CORREIO BRAZILIENSE - 08/12
Um dia o arquiteto chegou a pensar seriamente em aceitar um convite e se tornar congressista. Se tivesse aceitado o desafio, o que teria mudado na vida dele e na do Congresso Nacional?
por Leonardo Cavalcanti
Dois documentos apresentados na edição de ontem do Correio mostram como Oscar Niemeyer quase virou senador pelo Distrito Federal. Uma carta pessoal e um pedido de transferência de título de eleitor revelam como foi difícil para o homem recusar o convite para se candidatar a uma vaga ao Congresso ao alegar trabalho e decepção com o que ele chamou de “luta pública”. Mas, e se o arquiteto virasse um político, o que de fato mudaria na vida pessoal, profissional e no próprio Legislativo?
Antes, um pouco mais de detalhes sobre os documentos. A começar pelo primeiro, a carta endereçada ao então governador do Distrito Federal José Aparecido de Oliveira, em 1986, quando Niemeyer explica os motivos para desistir da candidatura. No texto, descreve trabalhos em Brasília e detalha a agenda de compromissos profissionais, que o “absorvem completamente”. Ao detalhar os últimos sete dias, é enfático: “Como trabalhei esta semana”. A partir daí, começa a falar sobre projetos.
Primeiro o teatro de Taguatinga: “Um tema simples mas que exigia uma solução econômica, atualizada e uma certa originalidade capaz de comover aquela pobre gente”. Por mais curto que o comentário sobre o teatro possa ter sido na carta, o texto mostra uma preocupação com os custos de uma obra — coisa que os críticos do arquiteto sempre disseram não existir. Depois, o arquiteto afirma estar trabalhando na sede do PMDB, partido de Aparecido e que poderia ser a legenda do arquiteto.
Ao relatar o trabalho, Niemeyer aproveita e faz críticas diretas à legenda. “Depois, (trabalhei) a sede do PMDB, localizada em terreno exíguo, reclamando, por isso mesmo, um partido arquitetônico mais trabalhado e habilidoso”, escreve. Depois de 25 anos do texto escrito, os peemedebistas continuam desarrumados — como numa desarmonia arquitetônica, talvez um pouco mais habilidosos, afinal sempre estiveram no poder.

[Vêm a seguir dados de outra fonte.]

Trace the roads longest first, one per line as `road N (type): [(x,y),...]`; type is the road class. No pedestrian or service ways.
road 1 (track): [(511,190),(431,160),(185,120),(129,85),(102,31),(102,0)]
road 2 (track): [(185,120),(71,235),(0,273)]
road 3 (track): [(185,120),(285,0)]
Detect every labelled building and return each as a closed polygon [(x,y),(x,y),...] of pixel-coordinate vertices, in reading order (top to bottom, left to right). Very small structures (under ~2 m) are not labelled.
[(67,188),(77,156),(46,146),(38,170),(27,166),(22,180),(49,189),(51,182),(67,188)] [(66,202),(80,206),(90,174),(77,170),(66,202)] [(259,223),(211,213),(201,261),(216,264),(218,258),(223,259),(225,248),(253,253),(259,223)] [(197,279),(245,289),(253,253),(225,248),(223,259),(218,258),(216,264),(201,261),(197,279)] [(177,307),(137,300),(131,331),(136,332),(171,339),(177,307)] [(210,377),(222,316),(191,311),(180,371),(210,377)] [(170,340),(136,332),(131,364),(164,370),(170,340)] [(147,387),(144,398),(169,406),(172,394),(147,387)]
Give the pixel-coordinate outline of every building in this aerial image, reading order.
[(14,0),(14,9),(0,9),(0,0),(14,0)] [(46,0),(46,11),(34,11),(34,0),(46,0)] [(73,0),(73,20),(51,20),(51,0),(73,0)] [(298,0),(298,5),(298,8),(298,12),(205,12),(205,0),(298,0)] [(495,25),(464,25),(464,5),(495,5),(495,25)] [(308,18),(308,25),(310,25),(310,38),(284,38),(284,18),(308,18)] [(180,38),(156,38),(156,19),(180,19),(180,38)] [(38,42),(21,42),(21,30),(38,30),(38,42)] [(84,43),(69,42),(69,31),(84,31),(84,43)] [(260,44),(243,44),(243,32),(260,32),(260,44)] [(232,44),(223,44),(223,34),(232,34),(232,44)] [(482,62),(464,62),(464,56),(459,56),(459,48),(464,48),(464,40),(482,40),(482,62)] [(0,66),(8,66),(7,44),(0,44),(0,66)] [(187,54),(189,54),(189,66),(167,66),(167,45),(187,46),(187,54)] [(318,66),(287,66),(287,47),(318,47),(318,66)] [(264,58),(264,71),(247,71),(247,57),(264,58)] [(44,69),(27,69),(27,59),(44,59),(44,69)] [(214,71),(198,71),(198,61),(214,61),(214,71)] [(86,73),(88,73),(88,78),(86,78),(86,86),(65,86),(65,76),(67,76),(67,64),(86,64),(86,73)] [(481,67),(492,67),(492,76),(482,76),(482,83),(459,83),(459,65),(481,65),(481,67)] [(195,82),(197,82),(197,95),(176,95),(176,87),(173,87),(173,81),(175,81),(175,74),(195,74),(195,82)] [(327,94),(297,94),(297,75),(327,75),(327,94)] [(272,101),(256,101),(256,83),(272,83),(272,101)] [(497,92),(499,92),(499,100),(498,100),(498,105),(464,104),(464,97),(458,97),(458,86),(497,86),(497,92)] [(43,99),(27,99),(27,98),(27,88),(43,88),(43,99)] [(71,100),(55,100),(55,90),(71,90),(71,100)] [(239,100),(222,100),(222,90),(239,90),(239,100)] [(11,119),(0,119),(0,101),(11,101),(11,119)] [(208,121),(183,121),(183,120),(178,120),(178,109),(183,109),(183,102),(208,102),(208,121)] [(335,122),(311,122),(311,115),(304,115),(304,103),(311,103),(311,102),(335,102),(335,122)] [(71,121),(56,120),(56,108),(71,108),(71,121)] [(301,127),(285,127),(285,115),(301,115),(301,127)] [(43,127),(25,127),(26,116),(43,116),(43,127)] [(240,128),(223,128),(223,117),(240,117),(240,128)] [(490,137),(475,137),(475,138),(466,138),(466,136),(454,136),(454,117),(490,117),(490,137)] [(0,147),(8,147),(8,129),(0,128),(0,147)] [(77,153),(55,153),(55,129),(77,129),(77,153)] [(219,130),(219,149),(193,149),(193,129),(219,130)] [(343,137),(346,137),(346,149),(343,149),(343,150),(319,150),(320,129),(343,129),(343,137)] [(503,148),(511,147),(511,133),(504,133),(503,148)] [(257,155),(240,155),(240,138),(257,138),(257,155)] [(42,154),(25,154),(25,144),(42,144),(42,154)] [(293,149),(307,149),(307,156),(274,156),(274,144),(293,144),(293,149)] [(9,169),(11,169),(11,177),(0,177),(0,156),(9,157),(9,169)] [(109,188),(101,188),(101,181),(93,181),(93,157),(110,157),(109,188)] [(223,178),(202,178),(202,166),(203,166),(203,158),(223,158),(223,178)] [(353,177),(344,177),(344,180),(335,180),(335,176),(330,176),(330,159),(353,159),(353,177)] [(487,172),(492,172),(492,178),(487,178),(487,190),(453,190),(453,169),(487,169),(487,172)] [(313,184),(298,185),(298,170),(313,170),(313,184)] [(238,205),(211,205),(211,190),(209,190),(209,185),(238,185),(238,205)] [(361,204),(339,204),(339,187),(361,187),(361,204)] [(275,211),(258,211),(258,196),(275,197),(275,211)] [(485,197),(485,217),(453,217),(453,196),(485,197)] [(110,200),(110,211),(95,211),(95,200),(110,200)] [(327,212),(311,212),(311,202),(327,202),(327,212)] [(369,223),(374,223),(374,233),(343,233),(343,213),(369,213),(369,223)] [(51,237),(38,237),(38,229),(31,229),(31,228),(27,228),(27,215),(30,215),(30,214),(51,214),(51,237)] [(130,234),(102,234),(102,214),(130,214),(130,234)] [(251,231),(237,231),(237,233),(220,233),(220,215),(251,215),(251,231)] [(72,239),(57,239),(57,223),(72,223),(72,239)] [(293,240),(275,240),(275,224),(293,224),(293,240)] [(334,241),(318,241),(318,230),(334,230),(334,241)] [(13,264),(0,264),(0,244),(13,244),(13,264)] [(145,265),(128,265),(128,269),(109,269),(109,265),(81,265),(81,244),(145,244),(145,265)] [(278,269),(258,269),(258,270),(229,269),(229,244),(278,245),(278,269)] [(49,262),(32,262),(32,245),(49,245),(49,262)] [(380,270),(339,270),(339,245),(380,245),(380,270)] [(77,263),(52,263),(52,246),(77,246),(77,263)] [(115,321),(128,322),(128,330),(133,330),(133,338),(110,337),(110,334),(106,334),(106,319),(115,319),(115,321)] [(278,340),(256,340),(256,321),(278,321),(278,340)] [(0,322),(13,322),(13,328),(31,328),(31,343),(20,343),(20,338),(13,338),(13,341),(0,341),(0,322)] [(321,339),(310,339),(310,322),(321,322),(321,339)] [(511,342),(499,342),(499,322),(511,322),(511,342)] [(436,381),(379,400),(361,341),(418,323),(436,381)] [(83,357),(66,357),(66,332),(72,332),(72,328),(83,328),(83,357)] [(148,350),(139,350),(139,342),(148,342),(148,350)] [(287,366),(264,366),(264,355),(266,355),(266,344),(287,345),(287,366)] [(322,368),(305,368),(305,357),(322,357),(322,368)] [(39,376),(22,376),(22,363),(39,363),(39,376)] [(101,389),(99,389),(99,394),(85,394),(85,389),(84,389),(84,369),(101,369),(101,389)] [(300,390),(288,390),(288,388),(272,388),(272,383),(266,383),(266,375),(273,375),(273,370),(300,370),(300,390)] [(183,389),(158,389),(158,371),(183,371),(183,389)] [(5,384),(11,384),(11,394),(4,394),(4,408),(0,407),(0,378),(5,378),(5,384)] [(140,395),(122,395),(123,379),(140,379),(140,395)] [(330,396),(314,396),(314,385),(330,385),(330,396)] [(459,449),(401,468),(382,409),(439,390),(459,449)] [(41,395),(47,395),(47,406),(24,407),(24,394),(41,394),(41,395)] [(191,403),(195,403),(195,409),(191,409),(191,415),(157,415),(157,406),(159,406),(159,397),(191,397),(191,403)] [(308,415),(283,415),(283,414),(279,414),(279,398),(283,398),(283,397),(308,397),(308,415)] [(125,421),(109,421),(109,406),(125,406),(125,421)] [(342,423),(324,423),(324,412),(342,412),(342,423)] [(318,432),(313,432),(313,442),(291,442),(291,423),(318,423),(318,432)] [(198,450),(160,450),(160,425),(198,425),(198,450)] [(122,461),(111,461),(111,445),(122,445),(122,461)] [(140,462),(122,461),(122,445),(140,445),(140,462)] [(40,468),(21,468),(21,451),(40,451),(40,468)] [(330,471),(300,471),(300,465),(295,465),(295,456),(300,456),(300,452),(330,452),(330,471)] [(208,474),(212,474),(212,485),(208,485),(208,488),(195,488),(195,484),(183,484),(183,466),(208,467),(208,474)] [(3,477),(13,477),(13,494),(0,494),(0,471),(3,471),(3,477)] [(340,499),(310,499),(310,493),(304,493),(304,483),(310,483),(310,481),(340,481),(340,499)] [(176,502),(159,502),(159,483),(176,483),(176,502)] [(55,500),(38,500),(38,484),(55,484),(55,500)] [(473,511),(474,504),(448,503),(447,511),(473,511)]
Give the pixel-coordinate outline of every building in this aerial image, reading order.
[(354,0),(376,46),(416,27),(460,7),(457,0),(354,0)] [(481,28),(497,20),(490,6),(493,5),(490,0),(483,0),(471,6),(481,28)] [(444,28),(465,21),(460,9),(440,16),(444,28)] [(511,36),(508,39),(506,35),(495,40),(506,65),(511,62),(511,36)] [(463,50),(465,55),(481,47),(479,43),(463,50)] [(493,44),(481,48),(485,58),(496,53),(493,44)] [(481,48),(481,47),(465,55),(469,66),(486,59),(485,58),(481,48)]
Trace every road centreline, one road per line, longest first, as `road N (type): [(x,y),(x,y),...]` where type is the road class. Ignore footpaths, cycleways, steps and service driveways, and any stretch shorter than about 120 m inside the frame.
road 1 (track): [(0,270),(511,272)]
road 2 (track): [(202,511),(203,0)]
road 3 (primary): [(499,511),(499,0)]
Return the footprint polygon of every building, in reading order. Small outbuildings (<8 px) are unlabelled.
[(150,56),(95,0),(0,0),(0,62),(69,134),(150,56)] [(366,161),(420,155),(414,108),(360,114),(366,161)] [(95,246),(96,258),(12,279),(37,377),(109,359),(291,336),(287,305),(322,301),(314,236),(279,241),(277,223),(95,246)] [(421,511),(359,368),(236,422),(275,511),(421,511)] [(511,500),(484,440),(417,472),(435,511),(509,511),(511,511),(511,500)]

Assim, a carta é um misto de relato profissional e de análise política.
Caminhão
Para terminar o detalhamento da agenda, Niemeyer afirma que trabalha no projeto do plenário da Câmara dos Depurados. “Um projeto que me prendeu três noites seguidas, debruçado na prancheta, entusiasmado com a solução encontrada, criando um espaço privativo para os deputados e um novo recinto com capacidade para 800 congressistas.” O arquiteto diz que no pouco tempo que sobrou leu um livro de Milan Kundera e elaborou um desenho do caminhão de propaganda política de Darcy Ribeiro — que naquele ano, em 1986, disputou o governo do Rio pelo PDT e perdeu para Moreira Franco (PMDB) — e fez algumas saídas com o próprio Aparecido. “Sete dias de trabalho impossível de cumprir se outros problemas me convocassem”, conclui Niemeyer na carta endereçada a José Aparecido.
Combinado com a carta, o pedido de transferência do título de eleitor do arquiteto — que o deixaria apto a ser candidato a uma vaga no Congresso — revela um homem dividido sobre a possibilidade de se tornar um político: “Hoje, ainda deitado, madrugada e tudo escuro, fiquei a pensar nos meus problemas e nessa ameaça de candidatura que você (José Aparecido) tão generosamente propõe”, diz ele. Com a desistência de Niemeyer, ganharam a disputa para o Senado Maurício Corrêa (PDT), Meira Filho (PMDB) e Pompeu de Souza (PMDB), que, como terceiro colocado, passou quatro em vez de oito anos no mandato. O arquiteto, caso entrasse na disputa, era dado como favorito. E aí voltamos à pergunta inicial deste artigo: se ele virasse congressista, o que mudaria na vida pessoal, profissional e legislativa?
Niemeyer, como se vê a partir das justificativas, teria de deixar de lado parte dos projetos para se tornar um político. Era possível, entretanto, tornar a vida parlamentar mais leve. O homem poderia também se frustrar com a “luta pública”, como ele mesmo diz na carta. E você, caro leitor, como imaginaria o Congresso com Niemeyer senador? O que esse homem faria de diferente? Resposta para o e-mail desta coluna. Por ora, aproveite o sábado.